I’ve heard that there are folks who think that Arkansas’s plans to move the Medicaid expansion population onto the state’s ACA exchange will save money. Now, it is not completely out of the question that it could, on net, save the state money, though that claim itself would require careful calculation and explanation. But if some are claiming that it will save money overall, even to the federal government, which is on the hook for nearly all the cost, they’re wrong. It won’t happen. Here’s why:
First of all, what motivates privatizing coverage for the expansion population? There are several possibilities. Let’s put aside the obviously political benefit of pumping more money to private enterprise. Another idea is that private plans will innovate in ways that the public Medicaid program cannot or does not. I have no argument with that. Yet another is that the exchange will offer choice, which, to a point, is good for consumers. Sure! And then there’s the idea that private plans offer better quality.
Let’s pause here and dissect this. Do private plans cause better health outcomes than public Medicaid? You’ll find a lot of studies that show an association on this score, but not causation. Private plans enroll a healthier pool of patients (even controlling for observable diagnoses). Private plans serve a less vulnerable population in terms of socioeconomic status and community resources (even controlling for observable income, education, and the like). What you will not find is any study that shows outcomes are better for private plans than public Medicaid using a research design that any health economist would buy as valid for causal inference. I’ve asked the experts on this, and they agree. (Sorry, no name dropping. But think of the leading health economists who definitely know this literature and you’ve got the idea.)
So, the notion that private plans cause better outcomes than public Medicaid is empirically unfounded. But, it is theoretically plausible. Why? Because private plans have more expansive networks than Medicaid, offering policyholders easier access to (presumably) higher quality services. And how, pray tell, do they conjure up these more expansive networks. THEY PAY PROVIDERS MORE!!! This is the very limitation that critics of Medicaid (myself included) raise. It pays providers too little, so too few participate. On the margin, perhaps those that do are of lower quality, but that is itself debatable. Still, less participation is less access, and that can harm outcomes.

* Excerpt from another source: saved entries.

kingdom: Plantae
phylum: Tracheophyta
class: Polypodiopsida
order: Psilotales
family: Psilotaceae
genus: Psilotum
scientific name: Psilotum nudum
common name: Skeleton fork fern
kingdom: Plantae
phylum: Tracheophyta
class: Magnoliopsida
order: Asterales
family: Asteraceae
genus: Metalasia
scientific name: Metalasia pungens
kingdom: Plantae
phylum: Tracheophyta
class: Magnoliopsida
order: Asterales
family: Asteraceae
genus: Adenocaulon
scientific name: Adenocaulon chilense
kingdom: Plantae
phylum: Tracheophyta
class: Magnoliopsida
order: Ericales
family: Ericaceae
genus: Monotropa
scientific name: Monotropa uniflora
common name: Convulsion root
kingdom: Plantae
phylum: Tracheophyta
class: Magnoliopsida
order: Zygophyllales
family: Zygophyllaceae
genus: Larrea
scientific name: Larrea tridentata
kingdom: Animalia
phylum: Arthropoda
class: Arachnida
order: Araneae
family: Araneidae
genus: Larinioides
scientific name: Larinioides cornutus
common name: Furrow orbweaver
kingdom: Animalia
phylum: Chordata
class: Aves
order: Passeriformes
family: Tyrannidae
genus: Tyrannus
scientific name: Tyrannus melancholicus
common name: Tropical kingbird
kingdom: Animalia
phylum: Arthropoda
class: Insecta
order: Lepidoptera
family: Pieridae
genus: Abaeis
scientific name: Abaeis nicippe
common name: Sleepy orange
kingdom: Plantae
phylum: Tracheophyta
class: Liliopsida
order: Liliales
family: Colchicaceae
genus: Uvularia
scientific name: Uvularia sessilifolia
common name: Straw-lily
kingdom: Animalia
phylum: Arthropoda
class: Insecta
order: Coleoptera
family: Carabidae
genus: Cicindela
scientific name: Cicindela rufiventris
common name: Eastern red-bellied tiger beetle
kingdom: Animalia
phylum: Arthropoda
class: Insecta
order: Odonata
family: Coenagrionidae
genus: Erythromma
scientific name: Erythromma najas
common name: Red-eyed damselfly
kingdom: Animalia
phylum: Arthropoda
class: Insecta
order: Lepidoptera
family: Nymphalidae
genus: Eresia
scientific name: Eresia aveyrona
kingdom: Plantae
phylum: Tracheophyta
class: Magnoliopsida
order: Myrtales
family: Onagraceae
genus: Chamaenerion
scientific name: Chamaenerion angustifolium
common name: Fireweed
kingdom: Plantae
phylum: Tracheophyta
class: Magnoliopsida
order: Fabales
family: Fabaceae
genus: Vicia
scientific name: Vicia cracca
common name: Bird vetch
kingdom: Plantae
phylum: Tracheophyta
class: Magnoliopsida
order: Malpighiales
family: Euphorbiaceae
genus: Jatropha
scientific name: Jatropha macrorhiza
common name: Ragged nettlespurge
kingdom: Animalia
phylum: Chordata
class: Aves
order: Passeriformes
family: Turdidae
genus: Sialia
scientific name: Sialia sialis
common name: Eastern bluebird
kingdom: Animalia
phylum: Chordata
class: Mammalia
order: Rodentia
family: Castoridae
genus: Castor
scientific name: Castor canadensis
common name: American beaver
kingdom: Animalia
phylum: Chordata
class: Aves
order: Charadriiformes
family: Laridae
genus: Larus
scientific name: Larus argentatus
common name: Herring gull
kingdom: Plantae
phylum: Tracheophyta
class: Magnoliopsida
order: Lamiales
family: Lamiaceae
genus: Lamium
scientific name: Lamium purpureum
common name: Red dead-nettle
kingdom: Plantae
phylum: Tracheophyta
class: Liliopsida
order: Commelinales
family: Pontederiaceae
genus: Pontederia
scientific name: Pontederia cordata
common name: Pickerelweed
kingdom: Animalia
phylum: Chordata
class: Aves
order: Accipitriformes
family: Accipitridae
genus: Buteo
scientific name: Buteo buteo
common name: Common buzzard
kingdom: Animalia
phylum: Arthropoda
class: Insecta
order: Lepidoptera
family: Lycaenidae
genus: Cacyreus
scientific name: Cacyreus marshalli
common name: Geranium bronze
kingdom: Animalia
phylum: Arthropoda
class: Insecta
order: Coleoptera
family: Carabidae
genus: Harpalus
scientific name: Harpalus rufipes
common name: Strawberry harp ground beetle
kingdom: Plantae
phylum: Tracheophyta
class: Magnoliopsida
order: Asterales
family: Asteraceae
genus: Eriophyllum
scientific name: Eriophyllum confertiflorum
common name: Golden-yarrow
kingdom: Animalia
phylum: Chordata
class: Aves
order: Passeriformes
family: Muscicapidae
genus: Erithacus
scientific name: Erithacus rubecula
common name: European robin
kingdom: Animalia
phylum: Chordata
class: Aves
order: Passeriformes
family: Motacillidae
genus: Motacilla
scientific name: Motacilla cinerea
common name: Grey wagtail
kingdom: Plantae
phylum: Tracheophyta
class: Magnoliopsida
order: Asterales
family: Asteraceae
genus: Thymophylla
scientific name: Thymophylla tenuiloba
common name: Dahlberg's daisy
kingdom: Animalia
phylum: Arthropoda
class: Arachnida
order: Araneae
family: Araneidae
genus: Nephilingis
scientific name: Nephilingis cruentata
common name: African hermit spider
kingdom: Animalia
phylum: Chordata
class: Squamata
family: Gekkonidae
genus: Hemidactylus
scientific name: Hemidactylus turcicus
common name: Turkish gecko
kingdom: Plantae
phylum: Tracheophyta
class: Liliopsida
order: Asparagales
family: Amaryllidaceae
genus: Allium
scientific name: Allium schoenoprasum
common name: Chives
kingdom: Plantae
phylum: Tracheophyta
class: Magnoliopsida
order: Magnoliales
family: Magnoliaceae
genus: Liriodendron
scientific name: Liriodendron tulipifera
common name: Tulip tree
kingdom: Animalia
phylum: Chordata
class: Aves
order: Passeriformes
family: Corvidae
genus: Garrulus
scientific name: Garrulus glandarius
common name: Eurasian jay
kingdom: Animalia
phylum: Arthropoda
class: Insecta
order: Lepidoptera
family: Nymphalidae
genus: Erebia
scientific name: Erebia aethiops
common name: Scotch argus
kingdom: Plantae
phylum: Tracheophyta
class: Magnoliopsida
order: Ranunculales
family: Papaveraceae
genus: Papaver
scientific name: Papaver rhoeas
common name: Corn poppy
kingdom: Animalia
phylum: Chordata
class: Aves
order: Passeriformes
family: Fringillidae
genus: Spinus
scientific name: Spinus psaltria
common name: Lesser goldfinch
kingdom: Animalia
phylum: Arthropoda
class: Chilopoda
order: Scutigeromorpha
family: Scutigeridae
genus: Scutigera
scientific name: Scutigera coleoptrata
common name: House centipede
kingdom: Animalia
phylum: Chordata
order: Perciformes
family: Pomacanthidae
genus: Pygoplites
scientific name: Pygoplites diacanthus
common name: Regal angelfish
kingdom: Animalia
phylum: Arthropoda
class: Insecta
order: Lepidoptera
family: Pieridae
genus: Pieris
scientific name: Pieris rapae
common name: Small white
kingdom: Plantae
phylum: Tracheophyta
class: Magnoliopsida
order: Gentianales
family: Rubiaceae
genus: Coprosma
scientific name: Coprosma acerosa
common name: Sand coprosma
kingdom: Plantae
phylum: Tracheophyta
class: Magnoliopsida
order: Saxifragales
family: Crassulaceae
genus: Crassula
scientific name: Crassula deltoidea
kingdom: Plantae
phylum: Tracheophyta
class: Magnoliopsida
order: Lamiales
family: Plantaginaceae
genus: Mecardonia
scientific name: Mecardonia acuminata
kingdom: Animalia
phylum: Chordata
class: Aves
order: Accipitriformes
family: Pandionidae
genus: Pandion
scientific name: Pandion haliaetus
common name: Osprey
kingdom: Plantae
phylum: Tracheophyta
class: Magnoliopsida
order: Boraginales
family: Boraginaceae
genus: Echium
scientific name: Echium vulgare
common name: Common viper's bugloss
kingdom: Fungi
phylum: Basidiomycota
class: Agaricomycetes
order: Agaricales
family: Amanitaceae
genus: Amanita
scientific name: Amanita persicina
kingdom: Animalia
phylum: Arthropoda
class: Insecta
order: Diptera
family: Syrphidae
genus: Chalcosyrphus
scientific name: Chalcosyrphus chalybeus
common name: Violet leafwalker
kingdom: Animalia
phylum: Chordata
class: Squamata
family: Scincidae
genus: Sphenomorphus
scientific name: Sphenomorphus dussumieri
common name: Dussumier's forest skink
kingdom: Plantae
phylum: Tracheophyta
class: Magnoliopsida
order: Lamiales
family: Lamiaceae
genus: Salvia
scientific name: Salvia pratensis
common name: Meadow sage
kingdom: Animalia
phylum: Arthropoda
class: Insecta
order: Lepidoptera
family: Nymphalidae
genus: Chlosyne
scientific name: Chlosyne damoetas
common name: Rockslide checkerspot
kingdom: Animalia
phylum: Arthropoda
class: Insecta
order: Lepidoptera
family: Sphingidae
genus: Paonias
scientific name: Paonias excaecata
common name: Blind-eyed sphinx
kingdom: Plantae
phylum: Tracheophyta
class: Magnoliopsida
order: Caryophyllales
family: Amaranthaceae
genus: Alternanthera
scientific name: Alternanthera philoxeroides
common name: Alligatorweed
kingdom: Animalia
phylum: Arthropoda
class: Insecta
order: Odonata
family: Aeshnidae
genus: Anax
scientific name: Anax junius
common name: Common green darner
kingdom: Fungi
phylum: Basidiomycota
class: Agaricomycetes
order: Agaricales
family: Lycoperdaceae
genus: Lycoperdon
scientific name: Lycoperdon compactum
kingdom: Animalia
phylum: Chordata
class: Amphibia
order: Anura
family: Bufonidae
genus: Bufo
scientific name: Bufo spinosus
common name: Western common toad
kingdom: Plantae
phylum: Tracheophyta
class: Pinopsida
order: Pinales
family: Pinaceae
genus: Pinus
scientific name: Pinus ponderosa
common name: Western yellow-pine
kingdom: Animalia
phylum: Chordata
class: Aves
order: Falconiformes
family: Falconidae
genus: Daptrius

And that brings me to the final motivation for privatizing Medicaid, that it will lower overall costs due to competition. This is magical thinking, but not for the standard (and sometimes flawed) reasons people attack the concept of markets. Markets can and do reduce costs and improve quality, if they’re sufficiently competitive and in the right ways. But the ACA exchanges will not be competitive in the right way and certainly not for the Medicaid expansion population.
The vast majority, about 80-85%, of insurers’ spending is on medical care. The customary ways to substantially reduce costs is to lower payment rates to providers or reduce the volume of care insured.* Either one of these reduces policyholders’ access to care. This, in large part, is why Medicaid is so cheap. Of course, policyholders won’t like this. Nobody likes to be told, “No.” The way they are compensated for less in the market is through lower prices. People are willing to get less if they pay less. Sometimes they prefer it, since they have other uses for their money.
But wait, who’s paying the bills here? It’s not individuals, mostly. It’s the government. Most exchange enrollees and all of those in the Medicaid expansion population will buy highly subsidized coverage.** We know that this reduces sensitivity to price. It’s the very reason employer-sponsored plans are so generous and expensive. The government is paying a big subsidy through the tax exclusion of such plans.
The same reasoning applies to exchange coverage. There is very little motivation by consumers to willingly trade less generous coverage for lower cost. Under such conditions, competition can’t drive costs down very far. Consumers won’t stand for it when they’re paying with someone else’s money. A plan that tries to go too far will likely lose market share and experience reduced profit. This is not a set-up in which I would expect private plans in competition to beat Medicaid on price. (It doesn’t happen in Medicare Part D either. As beneficial as competition has been in that market, it has not brought prices down to the level paid by Medicaid or the VA.)
Of course, consumers don’t necessarily like Medicaid either. But Medicaid is not in competition with anyone. It can reduce generosity and have a sparse network without concern for market share or profit. That’s a perverse incentive too, but it is the very reason it is so cheap, and why it will remain cheaper than private, exchange-based plans. Count on it.
* There is a third way: deliver care more efficiently. It is possible private plans could do this, but it would require big changes in the delivery system to close the gap between Medicaid and private costs. I’m deeply skeptical they could pull this off. It certainly can’t happen quickly. There is no precedent for it. But that doesn’t mean it’s impossible, eventually for private plans to induce tremendous efficiency. And, for the record, I’m not opposed to letting private plans try. But it will require an investment of more spending in the short run, and, if it doesn’t work (which is my bet), forever.
** Crucially, the complete premium and cost sharing subsidy scheme does not expose enrollees to the full marginal cost of care. One could design one that does, but this isn’t it.